С чукотским охотником я познакомился в санатории «Трускавец». В те времена мы жили в одной большой стране и поэтому свободно могли ездить туда, куда хотели. Я приехал попить минеральной воды «Нафтуся», а охотник приехал просто отдохнуть, посмотреть, как живут люди, которые дальше всех находятся от Чукотки.
Поселили нас в один номер. При знакомстве он назвал очень трудное имя, которое я никак не мог сразу выговорить, но мой сосед сразу сказал, чтобы называл меня по имени Второй.
– Потом, – говорит, – однако, если время будет, я расскажу, откуда такое имя появилось, и откуда появился я сам.
Как и все охотники, Второй не прочь был прихвастнуть и приврать, поэтому его рассказы вполне можно отнести и к фантастическим, и не к фантастическим, к юмористическим и не юмористическим, но с такой фантазией Второй вполне мог бы стать знаменитым рассказчиком или писателем.
Рассказы Второго я публикую так, как они расположились в моей записной книжке. По этим рассказам можно судить, каким было его настроение во время нашего отдыха. От охотничьих баек до поэтической лирики.
Если говорить совсем правду, то мою собаку звали не Нюшка, а Нюрка. Попробуйте позвать такую собаку и крикните громко: «Нююююррррккаааа!». А потом мы будем смотреть, как вы остановите свою упряжку.
Нюшкой собаку назвала моя жена. Мне подарили этого щенка в обмен на песцовую шкурку. Сказали, ездовая собака. Думали, будет, как все, серого цвета, а она выросла ослепительно белой. Только носик розовенький. И хвост колесом. А еще она умела улыбаться. Говорят, все лайки умеют улыбаться. Наверное, но моя Нюшка улыбалась, как обыкновенная девушка, которая ждет своего парня и видит, что он идет. Собака, как собака, серьезная, послушная, а как увидит, что я иду, так и улыбается во всю пасть. И я ей улыбаюсь. Люди смеялись: «Смотри, не влюбись в свою Нюшку». А что? Старики рассказывали, что мы никогда не умираем, а просто переходим жить из одного тела в другое тело. Я в это верю. Мне кажется, что я уже все видел, встречался с людьми, которые живут в других странах. И, может быть, и Нюшка была раньше женщиной, красивой, с белыми волосами, красивыми глазами, и она царствовала в северном государстве, и суровые мужчины подчинялись каждому ее жесту.
Моя Нюшка была вожаком в упряжке. Заслужила она это место. Как какая собака начинает рычать на мою команду, типа: «Да, ты кто такой, чтобы здесь командовать, особенно мной», так сразу Нюшка бросается на него, а зубы у нее, не дай Бог, укусит шутя, и бузотер сразу встает на свое место. Заметил я, что и собаки сначала предлагают поесть Нюшке, а потом уже едят сами.

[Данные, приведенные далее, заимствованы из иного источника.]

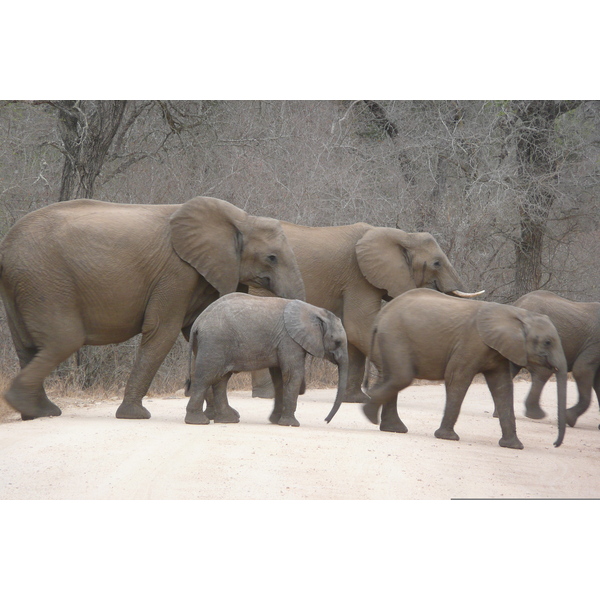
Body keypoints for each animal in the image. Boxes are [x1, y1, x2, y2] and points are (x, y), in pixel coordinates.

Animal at [0, 197, 308, 422]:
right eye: (272, 258)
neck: (239, 218)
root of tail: (6, 247)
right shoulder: (176, 272)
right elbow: (163, 332)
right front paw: (135, 415)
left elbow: (195, 333)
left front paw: (221, 417)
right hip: (44, 280)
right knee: (63, 340)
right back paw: (29, 407)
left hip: (22, 284)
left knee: (28, 346)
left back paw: (36, 412)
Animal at [185, 292, 350, 424]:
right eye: (338, 342)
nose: (326, 420)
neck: (314, 310)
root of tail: (197, 323)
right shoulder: (289, 340)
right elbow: (292, 375)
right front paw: (291, 424)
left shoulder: (282, 342)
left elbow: (279, 378)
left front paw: (276, 421)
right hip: (215, 342)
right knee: (206, 377)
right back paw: (198, 421)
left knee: (221, 380)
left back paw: (227, 420)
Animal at [251, 223, 486, 406]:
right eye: (437, 263)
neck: (402, 235)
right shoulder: (358, 277)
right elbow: (359, 327)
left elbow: (352, 334)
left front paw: (357, 400)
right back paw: (267, 395)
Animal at [328, 288, 568, 448]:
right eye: (548, 342)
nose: (555, 444)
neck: (515, 314)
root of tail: (380, 317)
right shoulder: (471, 343)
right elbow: (458, 379)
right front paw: (447, 437)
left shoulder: (498, 349)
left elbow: (502, 388)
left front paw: (514, 446)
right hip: (394, 337)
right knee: (401, 377)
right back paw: (371, 415)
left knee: (393, 378)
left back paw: (391, 427)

А Нюшка ни с кем не ела вместе, только из моих рук питалась. Сидела в сторонке, улыбалась и ждала, когда я дам ей кусок вяленой рыбы. И всегда норовила лизнуть руку, чтобы свою любовь показать.
А в тот раз мы поехали за бельком. Не буду вам рассказывать, как его добывают. Не было бы большой цены за мех, да всякого, кто белька носит, в тюрьму бы сажали, то разве стали бы мы убивать детенышей нерпы, которых духи заставляют рождаться белыми на свою погибель.
Я еще не начал промысла, упряжку привязал, сам чай стал кипятить, как вдруг медведь из-за камней выскочил и сразу на меня. Собаки в лай. Он, походя, стукнул нескольких собак лапой, а сам ко мне. Я карабин схватил, расстояние маленькое, стал немного отходить, запнулся о камень и упал. И карабин из рук выпал. Все думаю, сам на зверей охотился, сейчас пусть звери на тебя поохотятся.
А Нюшка моя из ошейника вырвалась и на медведя сзади напала. Вцепилась в него мертвой хваткой, висит сзади, и остановила медведя. Пока медведь с ней возился, я карабин быстро взял, патрон в патронник и выстрелил медведю под левую лопатку. Отшвырнул медведь от себя Нюшку и на меня с ревом пошел. Тут если один раз от смерти ушел, то второго раза может и не быть. Прицелился я и выстрелил. Застрелил медведя. Еще раз для верности выстрелил, проверить, а то медведь иногда притвориться может. Лежит, как мертвый, подойдешь без опаски, а он тебя и схватит. Нет, этого я убил намертво.